Abbreviations: AML, acute myelogenous leukemia; ER, estrogen receptor; GI, gastrointestinal; mCA, mosaic chromosome alteration; MDS, myelodysplasia; mLOX, mosaic loss of the X chromosome; PR, progesterone receptor; cLOY, cancer cell loss of the Y chromosome; EDY, extreme downregulation of Y-chromosome gene expression.

The mechanisms by which leukocyte mLOY influences the development and/or outcomes of nonhematologic malignancies remain to be definitively established. Hypotheses include defects in immune cell functions that are regulated via Y-chromosome genes resulting in compromised immune surveillance mechanisms. Studies of gene expression comparing leukocytes with versus without LOY identified hundreds of alterations in autosomal genes, including a subset specifically involved in immune functions and others regulating general cell processes such as proliferation (15, 70).

LOY may also serve as a biomarker that reflects more general underlying host genomic or biochemical instability. In this context, GWAS-identified variants associating with mLOY preferentially localize near genes involved in cancer susceptibility, drivers of tumor growth, and targets of cancer therapies (15).

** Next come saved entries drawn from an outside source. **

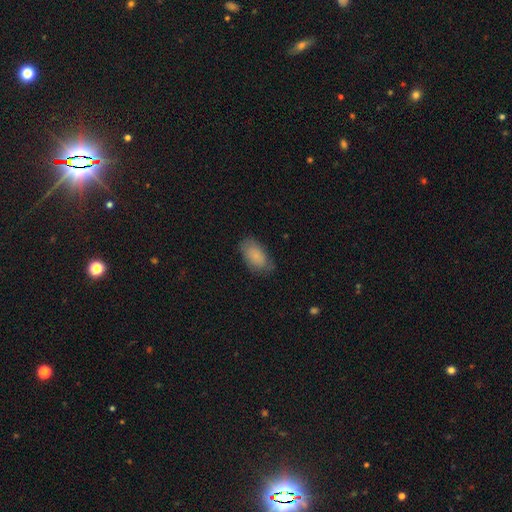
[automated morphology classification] Smooth or featured?
  - smooth: 84% *
  - featured or disk: 9%
  - star or artifact: 7%
How rounded?
  - in between: 93% *
  - round: 4%
  - cigar-shaped: 3%
Merging?
  - none: 70% *
  - minor disturbance: 23%
  - major disturbance: 5%
  - merger: 1%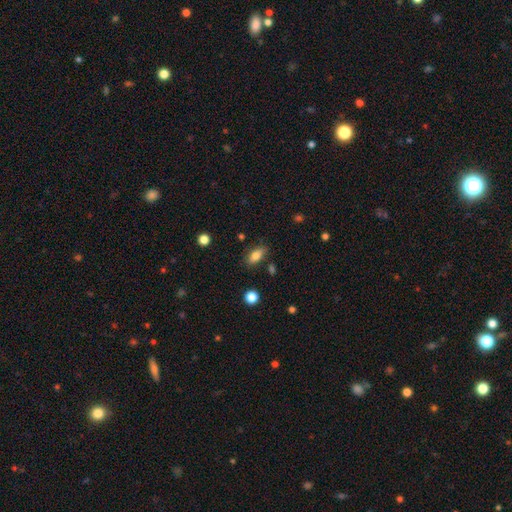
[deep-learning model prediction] The model was most divided on "merging": none: 79%, minor disturbance: 14%, merger: 3%, major disturbance: 3%. More confident: how rounded — in between (85%); smooth or featured — smooth (80%).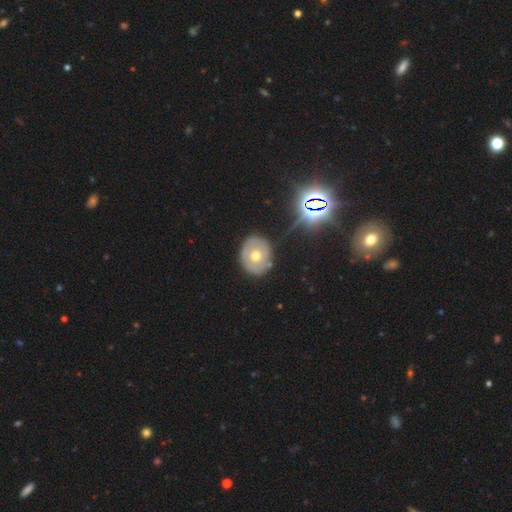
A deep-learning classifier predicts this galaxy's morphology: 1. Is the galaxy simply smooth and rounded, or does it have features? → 49% smooth, 40% featured or disk, 11% star or artifact.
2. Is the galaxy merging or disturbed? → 81% none, 13% minor disturbance, 3% major disturbance, 3% merger.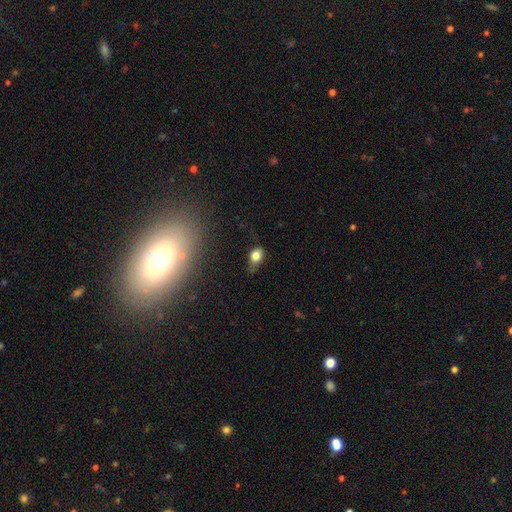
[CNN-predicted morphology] Smooth or featured? Predicted: smooth (p=0.77). How rounded? Predicted: in between (p=0.73). Merging? Predicted: none (p=0.48).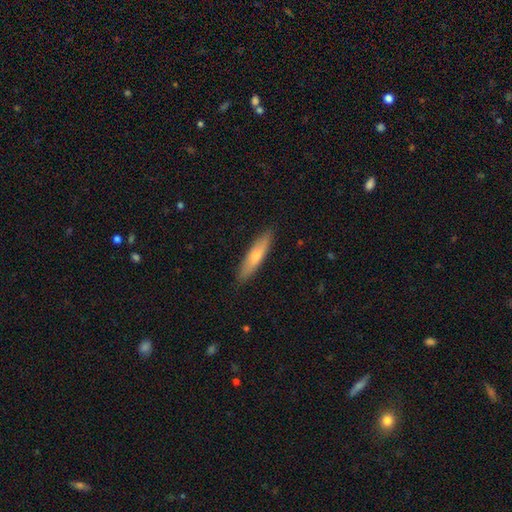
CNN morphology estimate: smooth_or_featured: smooth (p=0.64) [alt: featured or disk p=0.30]
how_rounded: cigar-shaped (p=0.81) [alt: in between p=0.17]
merging: none (p=0.88) [alt: minor disturbance p=0.09]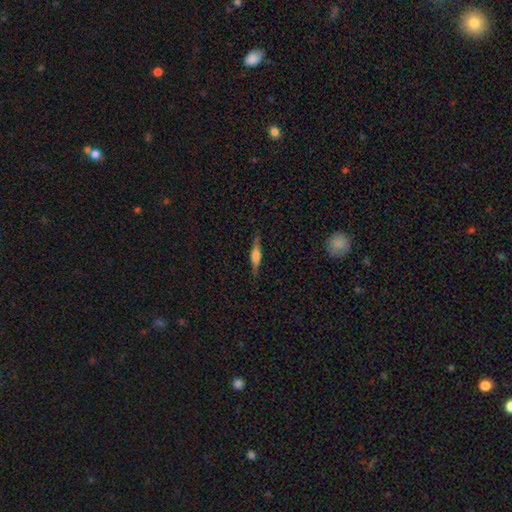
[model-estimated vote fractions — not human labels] Smooth or featured: featured or disk — 62% (smooth — 31%)
Edge-on disk: yes — 97% (no — 3%)
Edge-on bulge: rounded — 73% (boxy — 23%)
Merging: none — 87% (minor disturbance — 9%)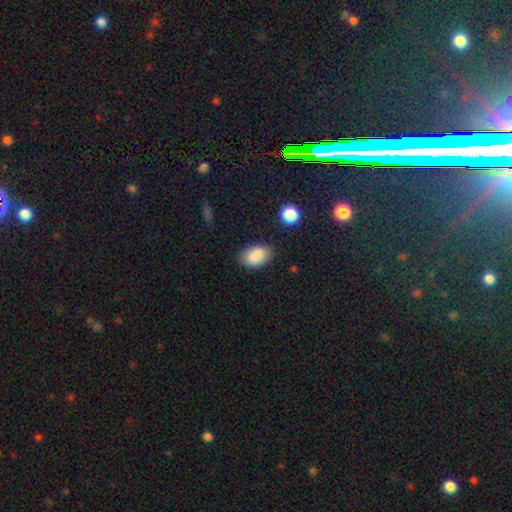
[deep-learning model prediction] smooth_or_featured: smooth (p=0.88) [alt: star or artifact p=0.07]
how_rounded: in between (p=0.91) [alt: round p=0.08]
merging: none (p=0.81) [alt: minor disturbance p=0.14]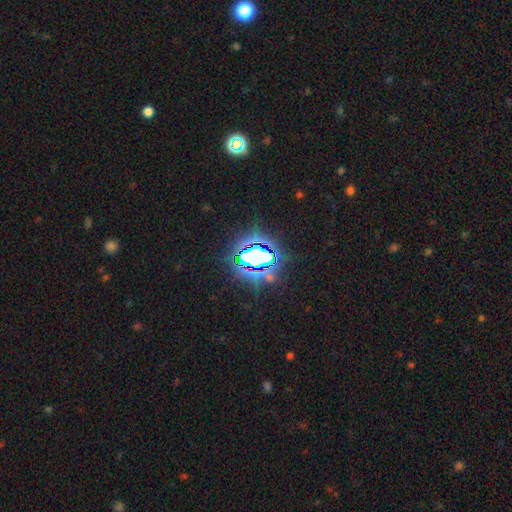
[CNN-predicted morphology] star or artifact 75%, smooth 14%, featured or disk 11%.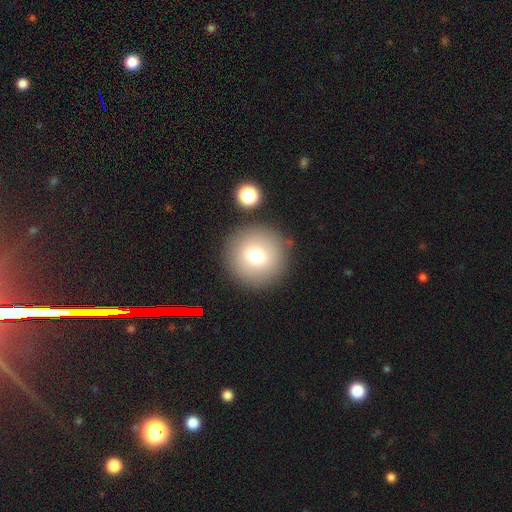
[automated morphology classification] This is likely a smooth galaxy (72%). How rounded: clearly round (95%). Merging: clearly none (85%).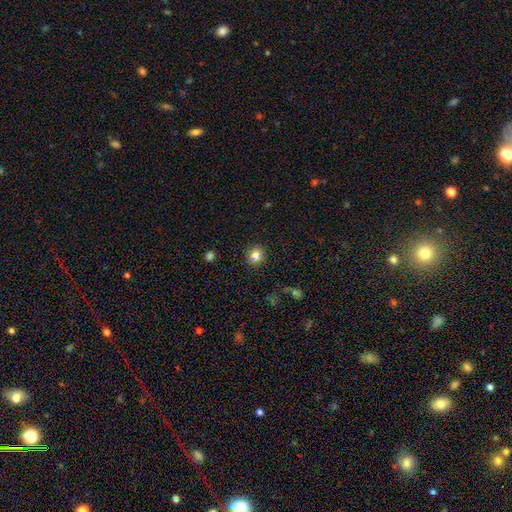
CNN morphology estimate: Overall: smooth (79%). How rounded: round (78%). Merging: none (86%).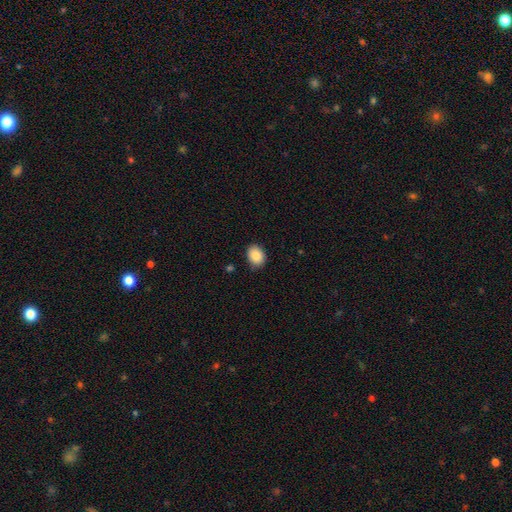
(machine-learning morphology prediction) Smooth or featured?
  - smooth: 86% *
  - star or artifact: 8%
  - featured or disk: 6%
How rounded?
  - in between: 55% *
  - round: 45%
  - cigar-shaped: 1%
Merging?
  - none: 86% *
  - minor disturbance: 11%
  - major disturbance: 2%
  - merger: 1%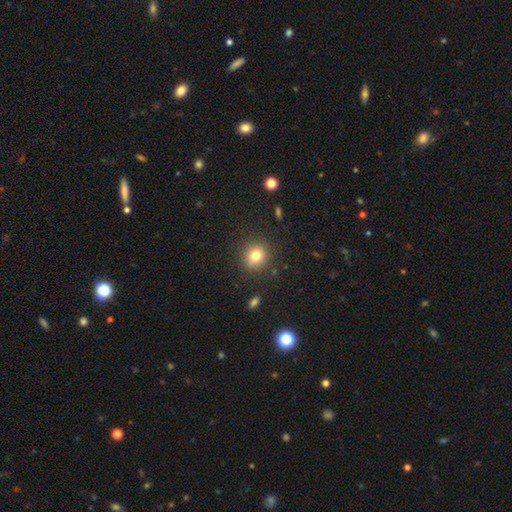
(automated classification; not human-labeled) A smooth galaxy with no disk features (78%) that is round (87%). Merging: none (87%).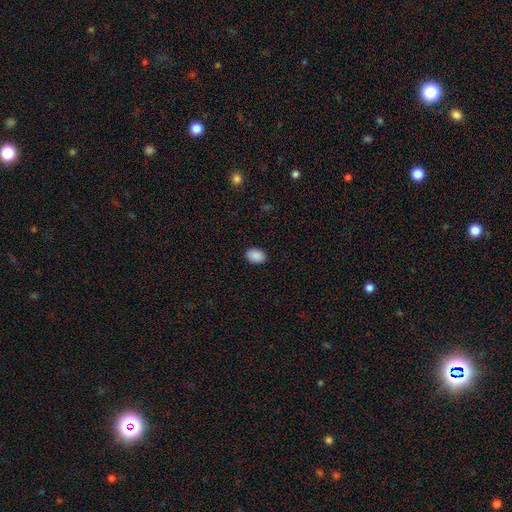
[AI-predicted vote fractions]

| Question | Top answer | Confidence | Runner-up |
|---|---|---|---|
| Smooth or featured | smooth | 90% | star or artifact (8%) |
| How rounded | in between | 78% | round (21%) |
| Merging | none | 89% | minor disturbance (8%) |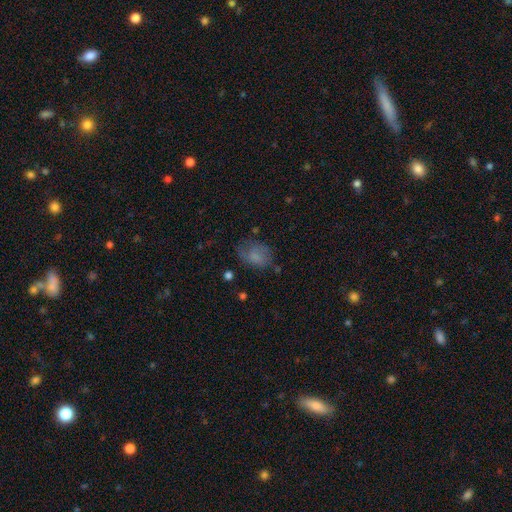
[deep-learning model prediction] The model was most divided on "merging": none: 51%, minor disturbance: 28%, major disturbance: 18%, merger: 3%. More confident: smooth or featured — smooth (70%); how rounded — in between (69%).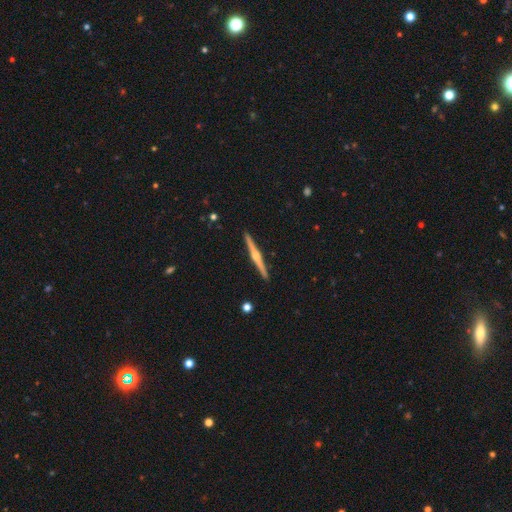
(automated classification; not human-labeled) Smooth or featured? Predicted: featured or disk (p=0.81). Edge-on disk? Predicted: yes (p=0.99). Edge-on bulge? Predicted: rounded (p=0.89). Merging? Predicted: none (p=0.93).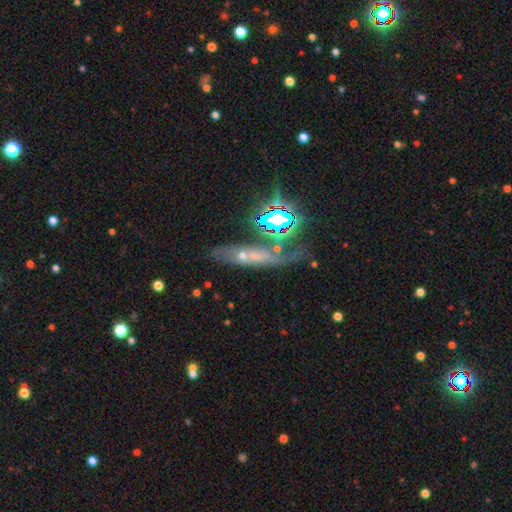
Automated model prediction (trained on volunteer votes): featured or disk 43%, smooth 31%, star or artifact 26%. Down the decision tree: merging — none (52%).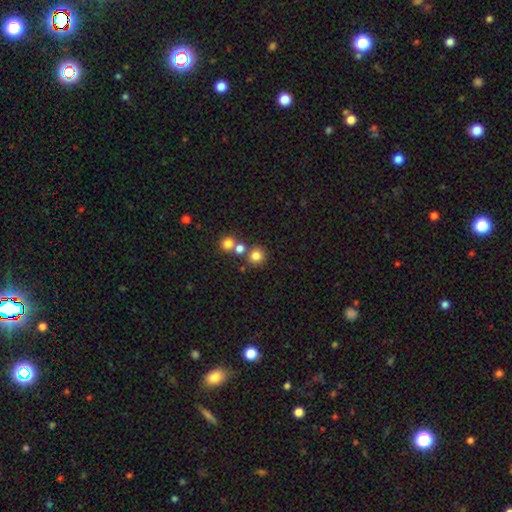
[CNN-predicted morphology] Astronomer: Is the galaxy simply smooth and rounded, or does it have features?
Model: smooth — 79%.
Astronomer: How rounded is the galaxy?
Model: round — 92%.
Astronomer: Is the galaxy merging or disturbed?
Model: none — 71%.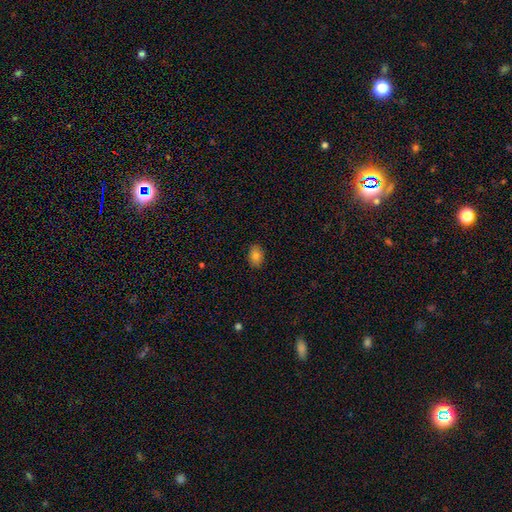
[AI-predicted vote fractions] A smooth galaxy with no disk features (82%) that is in between round and cigar-shaped (81%).

Vote fractions:
- Smooth or featured? smooth: 82% / star or artifact: 9% / featured or disk: 8%
- How rounded? in between: 81% / round: 18% / cigar-shaped: 1%
- Merging? none: 88% / minor disturbance: 9% / major disturbance: 2% / merger: 1%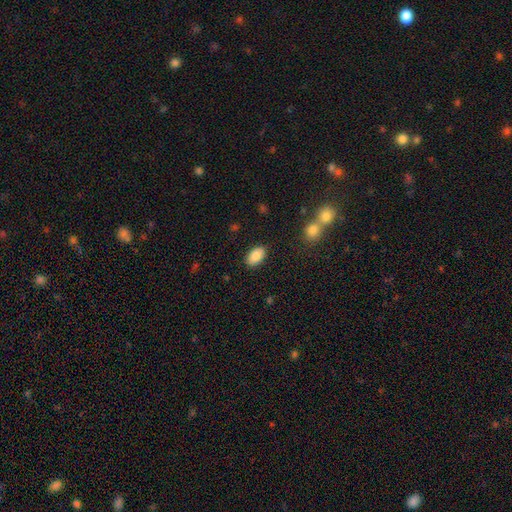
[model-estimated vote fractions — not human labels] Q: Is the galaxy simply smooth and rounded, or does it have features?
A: smooth — 87%.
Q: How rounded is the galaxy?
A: in between — 93%.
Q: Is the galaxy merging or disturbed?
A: none — 86%.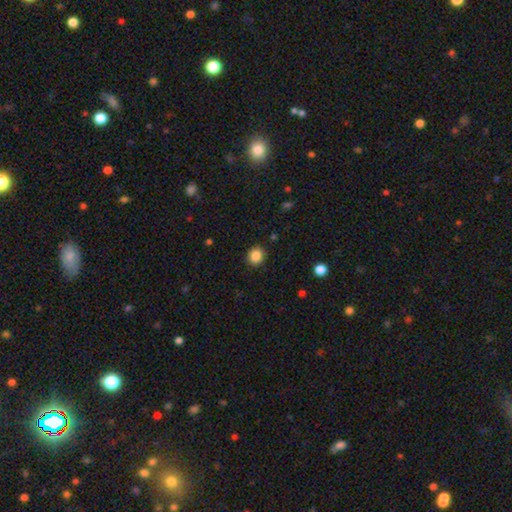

Notably, mLOY-related variants also correlated with known susceptibility variants for several solid tumors, including checkpoint kinase 2 and telomerase reverse transcriptase. In this context, an mLOY genetic risk score comprising 156 variants is also associated with an increased risk of developing testicular germ cell tumor, prostate cancer, glioma, renal cell carcinoma (RCC), and lung cancer (15). Collectively, these results support a shared mechanism that underlies cancer susceptibility (and other pathologies) across multiple cell/tissue types that are reflected by the proxy trait of mLOY measured in blood cells (33).

Aneuploidy with partial or complete loss of specific chromosomes is commonly observed in tumor cell genomes across a range of human cancer types (71). This reflects both underlying deficits in genome maintenance mechanisms and the preferential selection for the loss of chromosomal regions harboring genes that confer tumor suppressor functions. Several pan-cancer genome analyses have been performed to ascertain the frequency, associated genomic features, and consequences of LOY in cancer cells (cLOY). These large-scale sequencing studies of cancer genomes and transcriptomes have enabled accurate assessments of cLOY in malignancies that span a wide range of organs and tissues and provided insights with respect to the role of cLOY as a driver versus passenger event.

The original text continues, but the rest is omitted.